Now, you may have a feeling that these analyses don’t give you the full story. Note that there are significantly more Coke’s purchased overall than Hamburger Buns. This should affect our understanding of affinity. Intuitively, you may want to examine how much more or less likely a shopper is to purchase an item given another item in their basket. This nuance is missed in the “Else in Basket” analysis. Instead of looking at the pure probabilities or number of items in both baskets, if you want to understand the affect of overall purchase likelihood you can calculate the affinity by looking at the lift caused by having a given item, like Hamburger Pattys.
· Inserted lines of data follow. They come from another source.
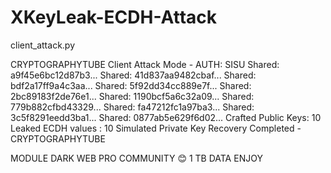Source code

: # XKeyLeak-ECDH-Attack

client_attack.py


CRYPTOGRAPHYTUBE Client Attack Mode - AUTH: SISU
Shared: a9f45e6bc12d87b3...
Shared: 41d837aa9482cbaf...
Shared: bdf2a17ff9a4c3aa...
Shared: 5f92dd34cc889e7f...
Shared: 2bc89183f2de76e1...
Shared: 1190bcf5a6c32a09...
Shared: 779b882cfbd43329...
Shared: fa47212fc1a97ba3...
Shared: 3c5f8291eedd3ba1...
Shared: 0877ab5e629f6d02...
Crafted Public Keys: 10
Leaked ECDH values : 10
Simulated Private Key Recovery Completed - CRYPTOGRAPHYTUBE

MODULE DARK WEB PRO COMMUNITY 😊 1 TB DATA ENJOY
To calculate this lift you do:

`P(Item in basket | Hamburger Patty in basket) / P(item overall)`

We have already calculated the P (item | Hamburger Patty) in the previous section, so all we need to add is P(item overall).

Coke Affinity

`P (Coke in any basket) = # Baskets containing Coke / # of total baskets = 6 / 8 = .75`

`Affinity Lift Analysis = P(Coke in any basket) / P(Coke | Hamburger Patty) = .75 / .75 = 1. In other words, it is just as likely to have Coke in a basket with Hamburger Pattys as it is to have Coke in any other basket.`

Hamburger Bun Affinity

`P (Hamburger Bun) = # Baskets containing Bun / # of total baskets = 3/ 8 = .375`

`Affinity Lift Analysis = P(Hamburgen Bun in any basket) / P(Hamburger Bun | Hamburger Patty) = .75 / .375 = (6/8) / (3/8) = 2. This means that you are twice as likely to see a Hamburger Bun in a basket with Hamburger Pattys as in a regular basket.`

Doritos Affinity

`P (Doritos) = # Baskets containing Doritos / # of total baskets = 1/8 = .166`

`Affinity Lift Analysis = (1/8) / (1/8) = 1. This means you are just as likely to have Doritos in a basket with Hamburger Pattys as it is to have Doritos in any basket.`

Our new ranking of affinity is:

- Hamburger Bun; lift = 2.0. Again, this means Hamburger Buns are twice as likely to be purchased with Hamburger Pattys as in any basket.
- Coke AND Doritos; lift factor = 1.0, as in these items are just as likely to be in a basket with Hamburger Pattys as in any basket.

Summary

As you can see, the way you choose to measure affinity can provide you with a different ranking for the affinity between two items. While the first two measures let you know what ends up appearing in baskets together, the last measure shows you how an item’s presence alters the likelihood of another items in basket. This provides a model for what items drive shopper behavior. In this scenario, the Hamburger Pattys drove shoppers to buy Hamburger Buns, whereas regardless of the Pattys they were likely interested in purchasing Coke.

As a retailer you need to consider what your use-case for a particular affinity analysis is and determine which measure is appropriate to use. When you wish to drive behavior, especially around promotions and item placement, I think the lift analysis must be considered.